- TASK REQUIREMENTS
If a line of the listing contains the string "Nossos", return that line.

- EXCERPTED RECORDS
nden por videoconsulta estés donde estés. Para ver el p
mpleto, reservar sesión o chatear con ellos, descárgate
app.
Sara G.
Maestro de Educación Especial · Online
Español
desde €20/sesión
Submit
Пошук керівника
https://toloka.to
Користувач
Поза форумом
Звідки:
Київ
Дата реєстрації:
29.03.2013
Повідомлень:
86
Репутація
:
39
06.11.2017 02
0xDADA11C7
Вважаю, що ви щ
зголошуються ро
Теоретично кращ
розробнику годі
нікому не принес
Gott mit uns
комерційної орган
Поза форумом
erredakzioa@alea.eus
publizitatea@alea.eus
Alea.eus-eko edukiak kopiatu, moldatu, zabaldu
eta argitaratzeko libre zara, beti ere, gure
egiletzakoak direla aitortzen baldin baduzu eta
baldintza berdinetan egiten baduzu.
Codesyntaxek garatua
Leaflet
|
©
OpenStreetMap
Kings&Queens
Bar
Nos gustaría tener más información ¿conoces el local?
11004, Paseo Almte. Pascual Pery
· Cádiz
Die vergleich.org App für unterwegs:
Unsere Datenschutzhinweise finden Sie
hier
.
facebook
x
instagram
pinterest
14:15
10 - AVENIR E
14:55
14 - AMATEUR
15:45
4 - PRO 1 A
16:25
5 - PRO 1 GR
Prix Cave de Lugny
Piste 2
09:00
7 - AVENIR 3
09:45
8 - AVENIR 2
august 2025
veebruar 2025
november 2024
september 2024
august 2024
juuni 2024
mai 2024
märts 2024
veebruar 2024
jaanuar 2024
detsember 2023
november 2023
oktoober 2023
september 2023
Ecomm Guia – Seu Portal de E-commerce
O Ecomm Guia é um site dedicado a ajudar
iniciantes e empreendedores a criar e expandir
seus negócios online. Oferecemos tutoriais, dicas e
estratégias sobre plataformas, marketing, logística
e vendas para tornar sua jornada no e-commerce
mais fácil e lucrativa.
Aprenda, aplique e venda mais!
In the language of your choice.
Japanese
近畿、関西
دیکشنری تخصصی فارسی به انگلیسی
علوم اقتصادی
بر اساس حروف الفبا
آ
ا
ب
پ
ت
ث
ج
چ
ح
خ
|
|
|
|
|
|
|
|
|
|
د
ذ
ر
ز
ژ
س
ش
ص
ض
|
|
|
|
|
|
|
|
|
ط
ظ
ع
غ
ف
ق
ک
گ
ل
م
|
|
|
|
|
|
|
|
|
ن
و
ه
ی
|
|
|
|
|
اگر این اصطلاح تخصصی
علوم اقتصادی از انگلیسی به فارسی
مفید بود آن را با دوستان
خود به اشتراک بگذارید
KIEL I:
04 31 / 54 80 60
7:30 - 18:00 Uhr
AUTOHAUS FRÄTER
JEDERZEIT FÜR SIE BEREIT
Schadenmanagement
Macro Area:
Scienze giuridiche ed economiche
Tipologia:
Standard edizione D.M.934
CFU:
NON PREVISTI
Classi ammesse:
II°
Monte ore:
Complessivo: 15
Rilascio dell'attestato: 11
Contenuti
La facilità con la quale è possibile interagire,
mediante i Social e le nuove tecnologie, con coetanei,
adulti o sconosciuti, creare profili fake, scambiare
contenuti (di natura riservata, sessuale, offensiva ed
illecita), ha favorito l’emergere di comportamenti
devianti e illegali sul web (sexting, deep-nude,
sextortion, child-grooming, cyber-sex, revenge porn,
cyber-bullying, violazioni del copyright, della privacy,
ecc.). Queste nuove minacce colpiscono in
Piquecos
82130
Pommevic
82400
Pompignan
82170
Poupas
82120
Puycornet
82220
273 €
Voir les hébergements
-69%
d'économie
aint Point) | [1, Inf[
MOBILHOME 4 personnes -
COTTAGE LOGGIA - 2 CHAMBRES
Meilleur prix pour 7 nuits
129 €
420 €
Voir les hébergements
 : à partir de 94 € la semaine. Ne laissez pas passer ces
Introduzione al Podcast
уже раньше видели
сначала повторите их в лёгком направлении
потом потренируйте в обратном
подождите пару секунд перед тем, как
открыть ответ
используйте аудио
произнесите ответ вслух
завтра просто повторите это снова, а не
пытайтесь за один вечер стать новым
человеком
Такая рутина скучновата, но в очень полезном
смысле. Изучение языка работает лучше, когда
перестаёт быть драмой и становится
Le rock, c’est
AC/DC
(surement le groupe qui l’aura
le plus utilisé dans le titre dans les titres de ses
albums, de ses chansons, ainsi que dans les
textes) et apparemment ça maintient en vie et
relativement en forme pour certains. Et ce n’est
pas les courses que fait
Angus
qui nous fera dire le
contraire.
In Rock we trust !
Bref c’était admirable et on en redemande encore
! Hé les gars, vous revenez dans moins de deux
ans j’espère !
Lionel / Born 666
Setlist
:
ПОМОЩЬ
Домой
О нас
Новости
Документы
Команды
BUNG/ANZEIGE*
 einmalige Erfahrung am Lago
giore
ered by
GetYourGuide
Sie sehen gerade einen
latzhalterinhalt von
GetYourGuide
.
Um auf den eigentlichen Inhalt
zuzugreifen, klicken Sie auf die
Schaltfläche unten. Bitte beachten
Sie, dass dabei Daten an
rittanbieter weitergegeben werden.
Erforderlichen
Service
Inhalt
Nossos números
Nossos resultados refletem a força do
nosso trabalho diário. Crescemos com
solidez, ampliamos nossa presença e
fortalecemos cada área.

- EXERCISE RESULT
Nossos números
Nossos resultados refletem a força do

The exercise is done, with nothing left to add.